[Exercise aim] Locate every line in the records that includes the word "many", and copy each such line in full.

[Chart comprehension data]
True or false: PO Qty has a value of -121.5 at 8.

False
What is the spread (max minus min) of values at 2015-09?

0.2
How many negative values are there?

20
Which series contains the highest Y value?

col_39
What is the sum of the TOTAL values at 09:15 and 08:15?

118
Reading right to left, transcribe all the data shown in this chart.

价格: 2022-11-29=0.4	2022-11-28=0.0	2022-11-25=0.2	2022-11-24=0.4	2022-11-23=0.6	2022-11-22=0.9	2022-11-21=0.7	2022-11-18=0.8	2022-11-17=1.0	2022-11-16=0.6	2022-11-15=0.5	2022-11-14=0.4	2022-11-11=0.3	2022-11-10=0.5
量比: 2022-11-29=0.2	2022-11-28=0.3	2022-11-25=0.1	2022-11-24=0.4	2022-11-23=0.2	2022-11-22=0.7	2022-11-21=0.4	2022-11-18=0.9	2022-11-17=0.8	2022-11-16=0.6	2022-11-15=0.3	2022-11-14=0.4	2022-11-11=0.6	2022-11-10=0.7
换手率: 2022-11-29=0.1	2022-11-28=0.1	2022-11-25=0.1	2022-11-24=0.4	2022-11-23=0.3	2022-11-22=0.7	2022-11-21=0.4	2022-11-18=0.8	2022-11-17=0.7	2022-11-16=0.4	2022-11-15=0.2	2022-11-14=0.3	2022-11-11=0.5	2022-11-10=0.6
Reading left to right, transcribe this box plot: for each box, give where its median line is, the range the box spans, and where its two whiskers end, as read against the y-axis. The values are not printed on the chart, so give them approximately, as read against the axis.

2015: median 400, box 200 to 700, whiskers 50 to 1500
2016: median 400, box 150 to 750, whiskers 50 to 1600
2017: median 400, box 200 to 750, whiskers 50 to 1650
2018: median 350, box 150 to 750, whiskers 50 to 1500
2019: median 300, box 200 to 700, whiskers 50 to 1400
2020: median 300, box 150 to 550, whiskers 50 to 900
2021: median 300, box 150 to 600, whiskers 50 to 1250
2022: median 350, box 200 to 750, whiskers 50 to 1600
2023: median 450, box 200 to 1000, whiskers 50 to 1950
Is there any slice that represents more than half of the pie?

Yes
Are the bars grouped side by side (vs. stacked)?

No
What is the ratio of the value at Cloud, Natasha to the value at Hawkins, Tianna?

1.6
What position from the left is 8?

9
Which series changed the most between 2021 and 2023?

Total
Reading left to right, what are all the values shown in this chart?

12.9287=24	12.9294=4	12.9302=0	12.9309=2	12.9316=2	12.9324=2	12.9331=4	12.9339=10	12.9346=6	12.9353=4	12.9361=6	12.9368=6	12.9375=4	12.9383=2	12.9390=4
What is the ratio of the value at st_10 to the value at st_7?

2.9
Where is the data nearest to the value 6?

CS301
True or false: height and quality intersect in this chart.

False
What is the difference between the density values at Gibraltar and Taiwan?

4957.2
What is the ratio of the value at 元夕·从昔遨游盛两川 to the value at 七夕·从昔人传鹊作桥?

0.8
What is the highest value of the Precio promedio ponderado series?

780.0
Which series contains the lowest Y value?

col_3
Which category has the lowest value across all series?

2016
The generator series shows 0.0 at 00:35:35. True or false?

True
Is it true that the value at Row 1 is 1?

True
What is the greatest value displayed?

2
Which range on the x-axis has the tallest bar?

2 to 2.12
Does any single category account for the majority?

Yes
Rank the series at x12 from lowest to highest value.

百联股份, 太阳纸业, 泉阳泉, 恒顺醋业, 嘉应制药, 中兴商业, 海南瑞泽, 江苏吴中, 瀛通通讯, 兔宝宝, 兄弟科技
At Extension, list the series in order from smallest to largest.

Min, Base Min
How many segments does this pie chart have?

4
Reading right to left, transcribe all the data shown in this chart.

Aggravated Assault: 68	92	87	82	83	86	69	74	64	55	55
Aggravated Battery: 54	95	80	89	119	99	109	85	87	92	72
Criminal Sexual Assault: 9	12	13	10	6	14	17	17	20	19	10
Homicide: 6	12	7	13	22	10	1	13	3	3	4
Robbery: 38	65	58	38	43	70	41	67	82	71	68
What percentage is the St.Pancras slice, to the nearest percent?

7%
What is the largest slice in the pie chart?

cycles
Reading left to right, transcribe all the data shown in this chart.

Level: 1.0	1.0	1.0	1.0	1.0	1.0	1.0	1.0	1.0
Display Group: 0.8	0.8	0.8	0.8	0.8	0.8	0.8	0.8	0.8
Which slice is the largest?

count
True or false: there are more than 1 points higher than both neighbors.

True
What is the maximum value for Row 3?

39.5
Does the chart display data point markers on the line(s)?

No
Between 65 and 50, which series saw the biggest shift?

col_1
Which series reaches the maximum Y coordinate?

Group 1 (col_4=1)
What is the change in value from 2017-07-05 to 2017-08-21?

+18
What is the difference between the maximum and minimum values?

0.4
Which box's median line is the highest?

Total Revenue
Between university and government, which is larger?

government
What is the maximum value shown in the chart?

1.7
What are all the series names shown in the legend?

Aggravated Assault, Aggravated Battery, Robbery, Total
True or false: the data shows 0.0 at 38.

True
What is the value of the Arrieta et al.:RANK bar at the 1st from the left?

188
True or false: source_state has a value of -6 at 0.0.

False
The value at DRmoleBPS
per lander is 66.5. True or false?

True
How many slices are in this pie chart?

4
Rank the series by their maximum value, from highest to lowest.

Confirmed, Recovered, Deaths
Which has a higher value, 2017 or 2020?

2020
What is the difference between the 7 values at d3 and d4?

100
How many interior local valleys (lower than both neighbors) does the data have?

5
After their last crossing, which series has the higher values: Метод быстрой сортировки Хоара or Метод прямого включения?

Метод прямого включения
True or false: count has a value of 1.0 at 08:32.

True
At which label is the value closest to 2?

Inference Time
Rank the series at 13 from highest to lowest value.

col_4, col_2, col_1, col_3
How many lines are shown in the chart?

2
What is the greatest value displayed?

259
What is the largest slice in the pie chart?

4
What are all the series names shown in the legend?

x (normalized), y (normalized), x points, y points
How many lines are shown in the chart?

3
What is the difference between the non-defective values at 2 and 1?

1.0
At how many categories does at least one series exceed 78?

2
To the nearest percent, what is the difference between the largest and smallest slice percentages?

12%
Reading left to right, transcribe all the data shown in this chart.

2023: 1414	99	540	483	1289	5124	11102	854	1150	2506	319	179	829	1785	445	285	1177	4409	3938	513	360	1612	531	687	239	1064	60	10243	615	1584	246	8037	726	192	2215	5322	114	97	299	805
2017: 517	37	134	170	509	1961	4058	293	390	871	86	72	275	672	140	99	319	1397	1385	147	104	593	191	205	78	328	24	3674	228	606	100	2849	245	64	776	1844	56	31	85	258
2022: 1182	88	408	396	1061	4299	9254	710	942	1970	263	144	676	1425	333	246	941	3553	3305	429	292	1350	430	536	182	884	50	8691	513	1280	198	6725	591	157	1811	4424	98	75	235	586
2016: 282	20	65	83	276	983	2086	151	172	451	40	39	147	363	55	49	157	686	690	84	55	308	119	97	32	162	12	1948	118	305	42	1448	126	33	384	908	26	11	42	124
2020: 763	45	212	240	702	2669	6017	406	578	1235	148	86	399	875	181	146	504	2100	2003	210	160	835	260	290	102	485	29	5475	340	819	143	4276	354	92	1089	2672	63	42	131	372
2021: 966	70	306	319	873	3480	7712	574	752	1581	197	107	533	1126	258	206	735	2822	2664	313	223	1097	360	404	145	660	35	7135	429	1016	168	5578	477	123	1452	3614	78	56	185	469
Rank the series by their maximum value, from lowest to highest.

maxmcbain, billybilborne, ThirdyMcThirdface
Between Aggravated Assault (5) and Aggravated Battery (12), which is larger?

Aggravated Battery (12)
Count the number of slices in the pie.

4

[Solution to the problem]
How many negative values are there?
How many segments does this pie chart have?
How many slices are in this pie chart?
How many interior local valleys (lower than both neighbors) does the data have?
How many lines are shown in the chart?
How many lines are shown in the chart?
At how many categories does at least one series exceed 78?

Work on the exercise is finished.